Jean-Claude sighed, and I settled lower in the water. I did not want to fight with Richard tonight. But from the feel of him through the door, we weren't going to have a choice.

Jean-Claude called, «Let him in, Claudia.»

The door opened, but Claudia came first, as if she didn't trust Richard in there with us. His power rode through the door like the heat edge of a forest fire, something that should have choked and killed anything in its path. We'd raised his power level along with ours, and we were about to find out how sorry that was going to make us.





11



CLAUDIA STOOD BETWEEN him and the tub, and because she was about five inches taller, she blocked our view of him. Of some of him. She was the more serious bodybuilder, but he had broader shoulders. His shoulders and what I could glimpse of his lower body let me know he was wearing blue jeans and a red shirt. There was a herd of black in the door, where the other guards waited to figure out what to do. Some of them were werewolves and he was their Ulfric; you don't stand in the way of your king, not and survive.
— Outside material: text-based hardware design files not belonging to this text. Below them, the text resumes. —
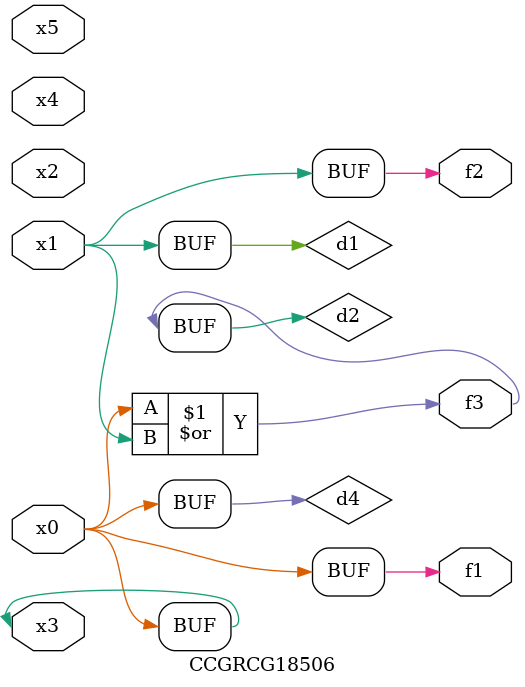
<source format=v>
module CCGRCG18506(
	input x0, x1, x2, x3, x4, x5,
	output f1, f2, f3
);

	wire d1, d2, d3, d4;

	and (d1, x1);
	or (d2, x0, x1);
	nand (d3, x0, x5);
	buf (d4, x0, x3);
	assign f1 = d4;
	assign f2 = d1;
	assign f3 = d2;
endmodule

</source>
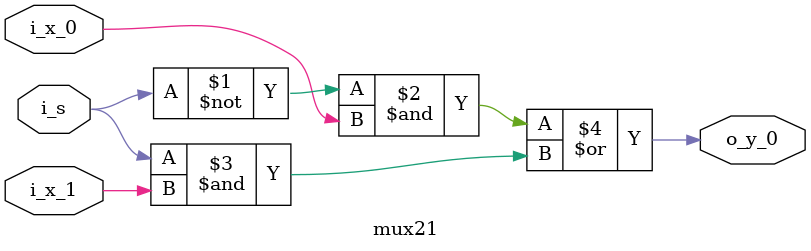
<source format=sv>
module mux21 
    (
        input logic i_x_0, 
        input logic i_x_1, 
        input logic i_s,
        output logic o_y_0 
    ); 

    assign o_y_0 = (~i_s & i_x_0) | (i_s & i_x_1);
    
endmodule
</source>
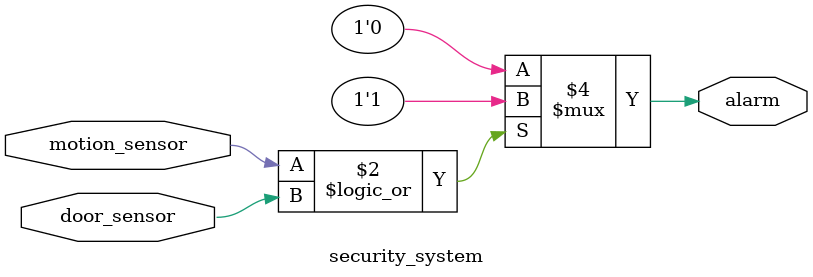
<source format=v>
module security_system(
    input wire motion_sensor,
    input wire door_sensor,
    output reg alarm
);

always @(motion_sensor or door_sensor) begin
    if (motion_sensor || door_sensor) begin
        alarm = 1;  // Alarmý tetikle
    end else begin
        alarm = 0;  // Alarm kapalý
    end
end
endmodule
</source>
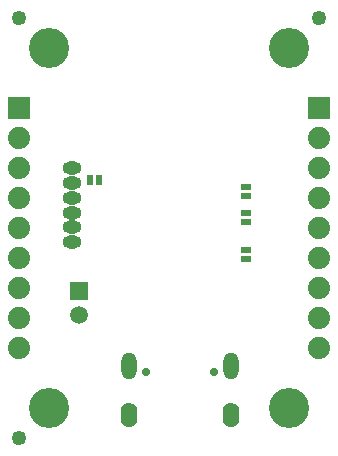
<source format=gbr>
G04 #@! TF.GenerationSoftware,KiCad,Pcbnew,5.1.6-c6e7f7d~87~ubuntu18.04.1*
G04 #@! TF.CreationDate,2022-06-29T16:43:55+03:00*
G04 #@! TF.ProjectId,ESP32-C3-DevKit-Lipo_Rev_A,45535033-322d-4433-932d-4465764b6974,A*
G04 #@! TF.SameCoordinates,Original*
G04 #@! TF.FileFunction,Soldermask,Bot*
G04 #@! TF.FilePolarity,Negative*
%FSLAX46Y46*%
G04 Gerber Fmt 4.6, Leading zero omitted, Abs format (unit mm)*
G04 Created by KiCad (PCBNEW 5.1.6-c6e7f7d~87~ubuntu18.04.1) date 2022-06-29 16:43:55*
%MOMM*%
%LPD*%
G01*
G04 APERTURE LIST*
%ADD10C,1.501600*%
%ADD11R,1.501600X1.501600*%
%ADD12R,0.863600X0.609600*%
%ADD13C,1.254000*%
%ADD14R,0.609600X0.863600*%
%ADD15O,1.601600X1.101600*%
%ADD16C,1.879600*%
%ADD17R,1.879600X1.879600*%
%ADD18C,3.401601*%
%ADD19O,1.301600X2.301600*%
%ADD20C,0.701600*%
%ADD21O,1.401600X2.101600*%
G04 APERTURE END LIST*
D10*
X135872220Y-103870760D03*
D11*
X135869680Y-101841300D03*
D12*
X149987000Y-95250000D03*
X149987000Y-96012000D03*
X149987000Y-93091000D03*
X149987000Y-93853000D03*
X149987000Y-99187000D03*
X149987000Y-98425000D03*
D13*
X130810000Y-114300000D03*
D14*
X136779000Y-92456000D03*
X137541000Y-92456000D03*
D15*
X135255000Y-97740000D03*
X135255000Y-96490000D03*
X135255000Y-95240000D03*
X135255000Y-93990000D03*
X135255000Y-92740000D03*
X135255000Y-91490000D03*
D16*
X130810000Y-106680000D03*
X130810000Y-101600000D03*
X130810000Y-104140000D03*
X130810000Y-99060000D03*
X130810000Y-96520000D03*
D17*
X130810000Y-86360000D03*
D16*
X130810000Y-88900000D03*
X130810000Y-91440000D03*
X130810000Y-93980000D03*
X156210000Y-93980000D03*
X156210000Y-91440000D03*
X156210000Y-88900000D03*
D17*
X156210000Y-86360000D03*
D16*
X156210000Y-96520000D03*
X156210000Y-99060000D03*
X156210000Y-104140000D03*
X156210000Y-101600000D03*
X156210000Y-106680000D03*
D18*
X133350000Y-111760000D03*
X153670000Y-111760000D03*
X153670000Y-81280000D03*
X133350000Y-81280000D03*
D19*
X140079000Y-108222000D03*
D20*
X141509000Y-108722000D03*
D21*
X140079000Y-112402000D03*
X148719000Y-112402000D03*
D19*
X148719000Y-108222000D03*
D20*
X147289000Y-108722000D03*
D13*
X130810000Y-78740000D03*
X156210000Y-78740000D03*
M02*

</source>
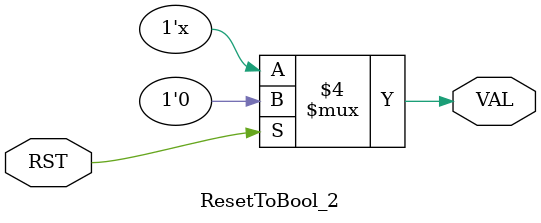
<source format=v>
module ResetToBool_2 (RST, VAL);
input RST;
output VAL;
reg VAL;
always @ (RST or VAL)
begin
if (RST == 1)
VAL=1'b0;
end
endmodule
</source>
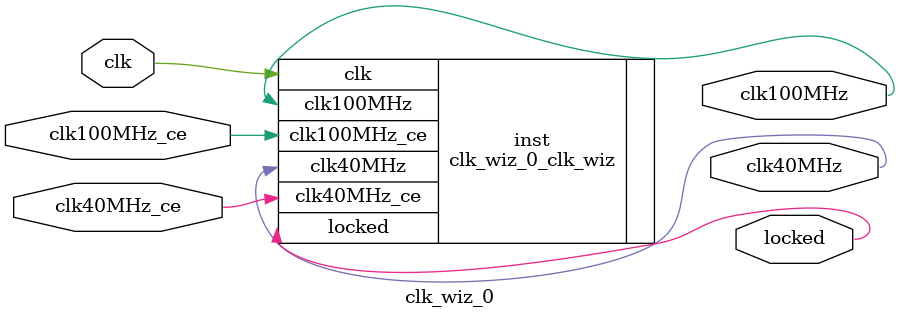
<source format=v>


`timescale 1ps/1ps

(* CORE_GENERATION_INFO = "clk_wiz_0,clk_wiz_v6_0_9_0_0,{component_name=clk_wiz_0,use_phase_alignment=true,use_min_o_jitter=false,use_max_i_jitter=false,use_dyn_phase_shift=false,use_inclk_switchover=false,use_dyn_reconfig=false,enable_axi=0,feedback_source=FDBK_AUTO,PRIMITIVE=MMCM,num_out_clk=2,clkin1_period=10.000,clkin2_period=10.000,use_power_down=false,use_reset=false,use_locked=true,use_inclk_stopped=false,feedback_type=SINGLE,CLOCK_MGR_TYPE=NA,manual_override=false}" *)

module clk_wiz_0 
 (
  // Clock out ports
  input         clk100MHz_ce,
  output        clk100MHz,
  input         clk40MHz_ce,
  output        clk40MHz,
  // Status and control signals
  output        locked,
 // Clock in ports
  input         clk
 );

  clk_wiz_0_clk_wiz inst
  (
  // Clock out ports  
  .clk100MHz_ce(clk100MHz_ce),
  .clk100MHz(clk100MHz),
  .clk40MHz_ce(clk40MHz_ce),
  .clk40MHz(clk40MHz),
  // Status and control signals               
  .locked(locked),
 // Clock in ports
  .clk(clk)
  );

endmodule

</source>
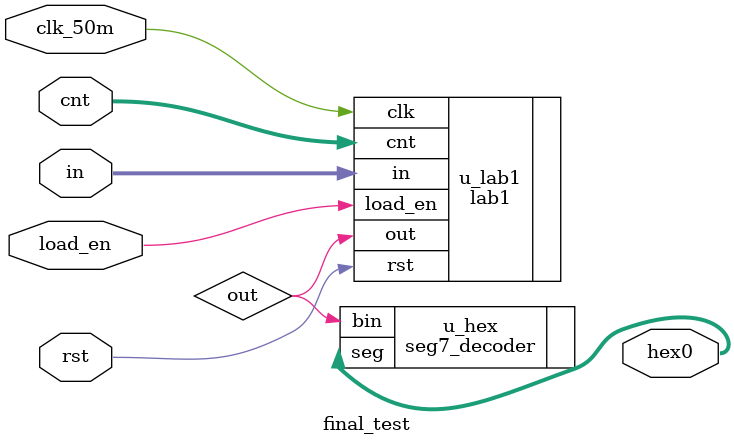
<source format=v>
module final_test (clk_50m, rst, load_en, in, cnt, hex0);
    input        clk_50m;
    input        rst;
    input        load_en;
    input  [3:0] in;
    input  [1:0] cnt;
    output [6:0] hex0;

    // FSM
    lab1 u_lab1 (
        .in      (in),
        .cnt     (cnt),
        .load_en (load_en),
        .clk     (clk_50m),
        .rst     (rst),
        .out     (out)
    );

    // 7-seg
    seg7_decoder u_hex (
        .bin (out),
        .seg (hex0)
    );
endmodule
</source>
His power swirled through the room like invisible fire, as if the water should have boiled with it. Then I realized, it wasn't just Richard's power. Claudia had been my bodyguard off and on for months, maybe a year, but until this moment I hadn't really understood how much power was in that tall, muscular body. It was her power, too, burning down the room. She wasn't just physical muscle. The air was hard to breathe, as if it were too hot to pass over my lips, like coffee that you want to blow on before you drink it. I don't know what Richard had done outside, but it had made Claudia drop all her pretenses and show her power, like a preview, or a warning.

Her voice echoed in the room. «No farther, until you prove you've got your shit under control.» Her legs bent, her body going into that partial crouch, legs moving in the space she had between the raised tub and him. It was a fighting stance. Jesus.

«Move!» Richard shouted it, in a voice gone bass with growling. Not good.

Jean-Claude and I exchanged looks. He gave a small shrug. I tried. «Richard.» I had to raise my voice, and say his name three times, before he answered.

«Tell her to move, Anita,» he growled.

«What will you do if she moves?» I asked.

I felt some of that burning power hesitate, grow weaker. His voice was still growly, but less sure of itself. «I don't know.» He said it as if he hadn't thought beyond getting to us. That wasn't like Richard, to have no idea what he planned to do.